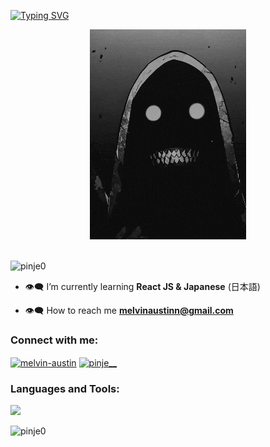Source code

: <a href="https://git.io/typing-svg"><img src="https://readme-typing-svg.demolab.com?font=Fira+Code&pause=1000&color=41B883&width=435&lines=hi%2C+pinje+here" alt="Typing SVG" /></a>
<div align="center"><img src="https://github.com/pinje0/pinje0/blob/main/drp.gif" alt="drp"/></div>

<br>

<p align="left"> <img src="https://komarev.com/ghpvc/?username=pinje0&label=Profile%20views&color=41B883&style=flat" alt="pinje0" /> </p>


-   👁‍🗨 I’m currently learning **React JS & Japanese** (日本語)

-   👁‍🗨 How to reach me **melvinaustinn@gmail.com**

<h3 align="left">Connect with me:</h3>
<p align="left">
<a href="https://linkedin.com/in/melvin-austin" target="_blank"><img align="center" src="https://raw.githubusercontent.com/rahuldkjain/github-profile-readme-generator/master/src/images/icons/Social/linked-in-alt.svg" alt="melvin-austin" height="30" width="40" /></a>
<a href="https://instagram.com/pinje__" target="_blank"><img align="center" src="https://raw.githubusercontent.com/rahuldkjain/github-profile-readme-generator/master/src/images/icons/Social/instagram.svg" alt="pinje__" height="30" width="40" /></a>
</p>

<h3 align="left">Languages and Tools:</h3>
<p align="left">
     <a href="https://skillicons.dev">
    <img src="https://skillicons.dev/icons?i=html,css,js,bootstrap,tailwind,sass,py,react,vscode&perline=6" />
  </a>
</p>

<p><img align="left" src="https://github-readme-stats.vercel.app/api/top-langs?username=pinje0&show_icons=true&theme=tokyonight&locale=en&layout=compact" alt="pinje0" /></p>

+++

Exercise: Put every line of source text in the entries above into a numbered list, omitting blank lines and the pictures themselves.

Exercise solution:
1. Source code
2. : <a href="https://git.io/typing-svg"><img src="https://readme-typing-svg.demolab.com?font=Fira+Code&pause=1000&color=41B883&width=435&lines=hi%2C+pinje+here" alt="Typing SVG" /></a>
3. <div align="center"><img src="https://github.com/pinje0/pinje0/blob/main/drp.gif" alt="drp"/></div>
4. <br>
5. <p align="left"> <img src="https://komarev.com/ghpvc/?username=pinje0&label=Profile%20views&color=41B883&style=flat" alt="pinje0" /> </p>
6. -   👁‍🗨 I’m currently learning **React JS & Japanese** (日本語)
7. -   👁‍🗨 How to reach me **melvinaustinn@gmail.com**
8. <h3 align="left">Connect with me:</h3>
9. <p align="left">
10. <a href="https://linkedin.com/in/melvin-austin" target="_blank"><img align="center" src="https://raw.githubusercontent.com/rahuldkjain/github-profile-readme-generator/master/src/images/icons/Social/linked-in-alt.svg" alt="melvin-austin" height="30" width="40" /></a>
11. <a href="https://instagram.com/pinje__" target="_blank"><img align="center" src="https://raw.githubusercontent.com/rahuldkjain/github-profile-readme-generator/master/src/images/icons/Social/instagram.svg" alt="pinje__" height="30" width="40" /></a>
12. </p>
13. <h3 align="left">Languages and Tools:</h3>
14. <p align="left">
15.      <a href="https://skillicons.dev">
16.     <img src="https://skillicons.dev/icons?i=html,css,js,bootstrap,tailwind,sass,py,react,vscode&perline=6" />
17.   </a>
18. </p>
19. <p><img align="left" src="https://github-readme-stats.vercel.app/api/top-langs?username=pinje0&show_icons=true&theme=tokyonight&locale=en&layout=compact" alt="pinje0" /></p>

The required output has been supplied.